The study examines the effects of an open-label placebo on stress in a real world setting. The primary objective is to assess whether an open-label placebo nasal spray can increase likelihood of participants completing another jump. Secondary objectives include examining whether the placebo influences reported stress time taken to jump, and ratings of the jump in terms of enjoyment.
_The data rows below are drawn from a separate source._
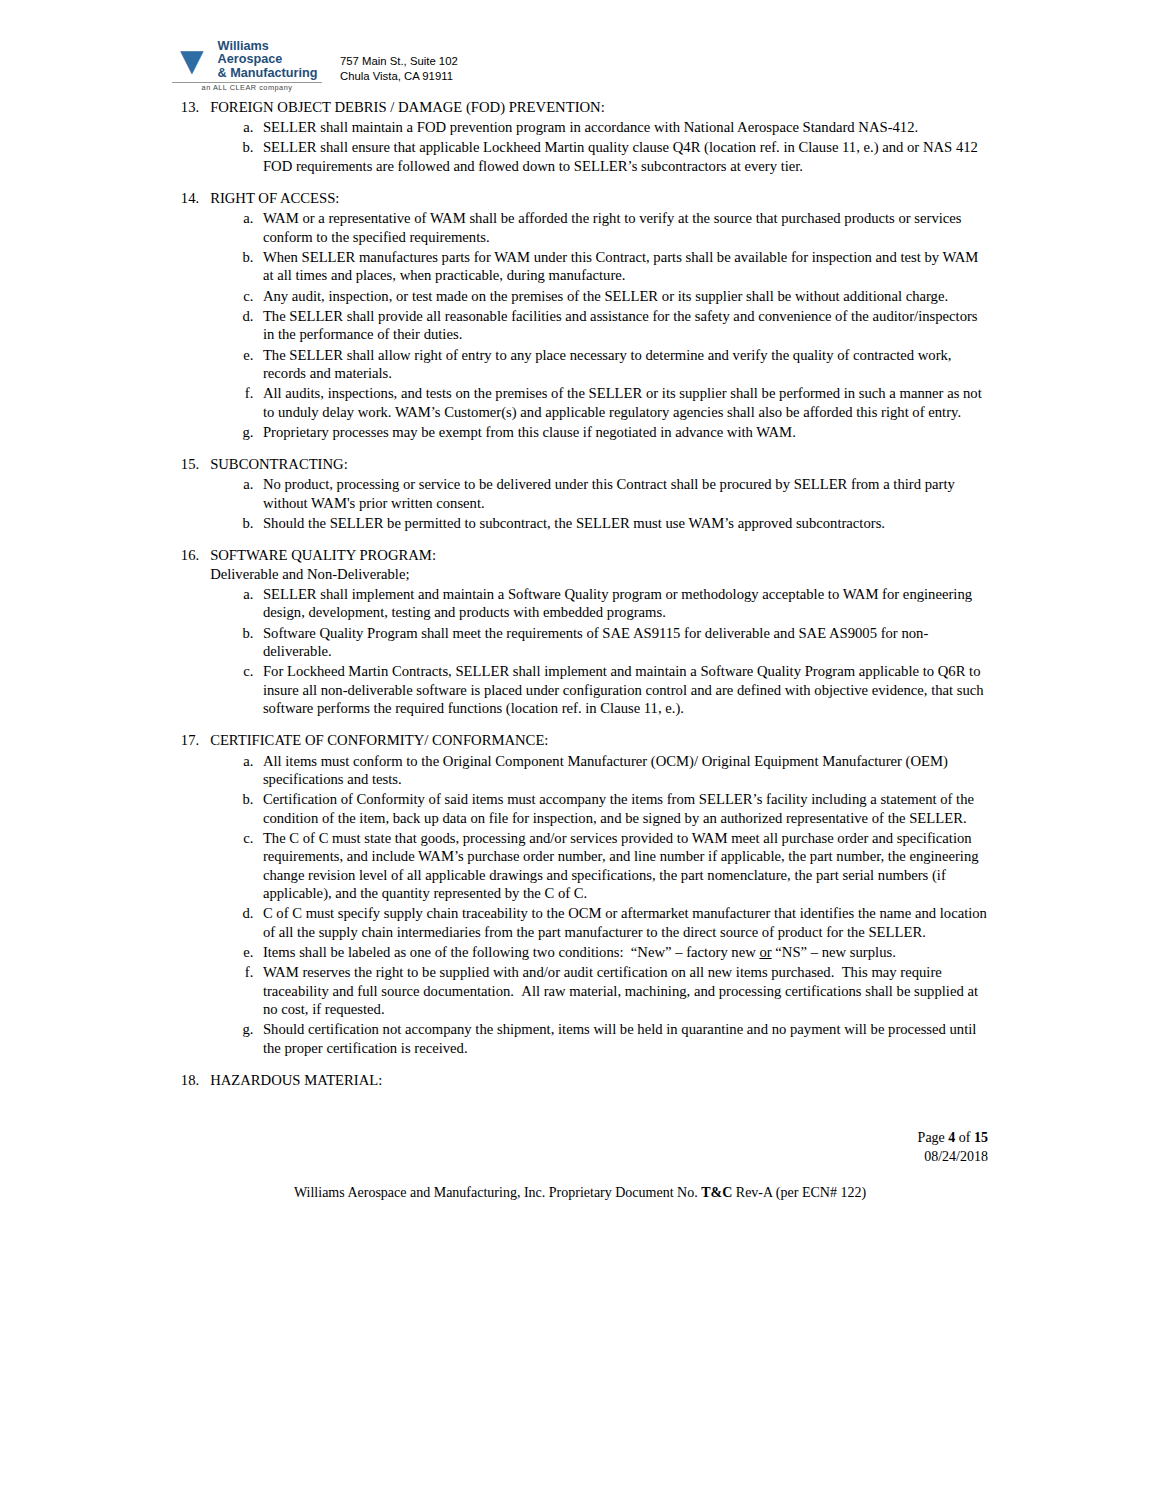▼ Williams Aerospace& Manufacturing
an ALL CLEAR company
757 Main St., Suite 102
Chula Vista, CA 91911
Foreign Object Debris / Damage (FOD) Prevention:
SELLER shall maintain a FOD prevention program in accordance with National Aerospace Standard NAS-412.
SELLER shall ensure that applicable Lockheed Martin quality clause Q4R (location ref. in Clause 11, e.) and or NAS 412 FOD requirements are followed and flowed down to SELLER’s subcontractors at every tier.
Right of Access:
WAM or a representative of WAM shall be afforded the right to verify at the source that purchased products or services conform to the specified requirements.
When SELLER manufactures parts for WAM under this Contract, parts shall be available for inspection and test by WAM at all times and places, when practicable, during manufacture.
Any audit, inspection, or test made on the premises of the SELLER or its supplier shall be without additional charge.
The SELLER shall provide all reasonable facilities and assistance for the safety and convenience of the auditor/inspectors in the performance of their duties.
The SELLER shall allow right of entry to any place necessary to determine and verify the quality of contracted work, records and materials.
All audits, inspections, and tests on the premises of the SELLER or its supplier shall be performed in such a manner as not to unduly delay work. WAM’s Customer(s) and applicable regulatory agencies shall also be afforded this right of entry.
Proprietary processes may be exempt from this clause if negotiated in advance with WAM.
Subcontracting:
No product, processing or service to be delivered under this Contract shall be procured by SELLER from a third party without WAM's prior written consent.
Should the SELLER be permitted to subcontract, the SELLER must use WAM’s approved subcontractors.
Software Quality Program:
Deliverable and Non-Deliverable;
SELLER shall implement and maintain a Software Quality program or methodology acceptable to WAM for engineering design, development, testing and products with embedded programs.
Software Quality Program shall meet the requirements of SAE AS9115 for deliverable and SAE AS9005 for non-deliverable.
For Lockheed Martin Contracts, SELLER shall implement and maintain a Software Quality Program applicable to Q6R to insure all non-deliverable software is placed under configuration control and are defined with objective evidence, that such software performs the required functions (location ref. in Clause 11, e.).
Certificate of Conformity/ Conformance:
All items must conform to the Original Component Manufacturer (OCM)/ Original Equipment Manufacturer (OEM) specifications and tests.
Certification of Conformity of said items must accompany the items from SELLER’s facility including a statement of the condition of the item, back up data on file for inspection, and be signed by an authorized representative of the SELLER.
The C of C must state that goods, processing and/or services provided to WAM meet all purchase order and specification requirements, and include WAM’s purchase order number, and line number if applicable, the part number, the engineering change revision level of all applicable drawings and specifications, the part nomenclature, the part serial numbers (if applicable), and the quantity represented by the C of C.
C of C must specify supply chain traceability to the OCM or aftermarket manufacturer that identifies the name and location of all the supply chain intermediaries from the part manufacturer to the direct source of product for the SELLER.
Items shall be labeled as one of the following two conditions: “New” – factory new or “NS” – new surplus.
WAM reserves the right to be supplied with and/or audit certification on all new items purchased. This may require traceability and full source documentation. All raw material, machining, and processing certifications shall be supplied at no cost, if requested.
Should certification not accompany the shipment, items will be held in quarantine and no payment will be processed until the proper certification is received.
Hazardous Material:
Page 4 of 15
08/24/2018
Williams Aerospace and Manufacturing, Inc. Proprietary Document No. T&C Rev-A (per ECN# 122)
Participants who have signed up to complete the Shotover Canyon Swing Queenstown and meet the eligibility criteria are randomly assigned in a 1:1 ratio to one of two study arms; either an open-label placebo group or no-treatment control group. Randomisation is conducted independently using a computer-generated allocation sequence. Participants in the placebo group will self-administer the nasal spray once in each nostril immediately prior to stepping through the gate to jump. The nasal spray is made of a saline solution and is explicitly described as a placebo with no active ingredients. Participants in the control group receive no intervention and continue as normal. Statistical analyses will include independent samples t-tests to compare mean differences in primary and secondary outcomes between groups. Missing data will be addressed using multiple imputation techniques. All eligibility criteria, outcome measures and intervention details are specified in the relevant sections of the clinical trial registration record. This trial contributes to a growing body of research examining the effects of open-label placebos and explores whether these mechanisms extends the research into naturalistic, non-clinical settings.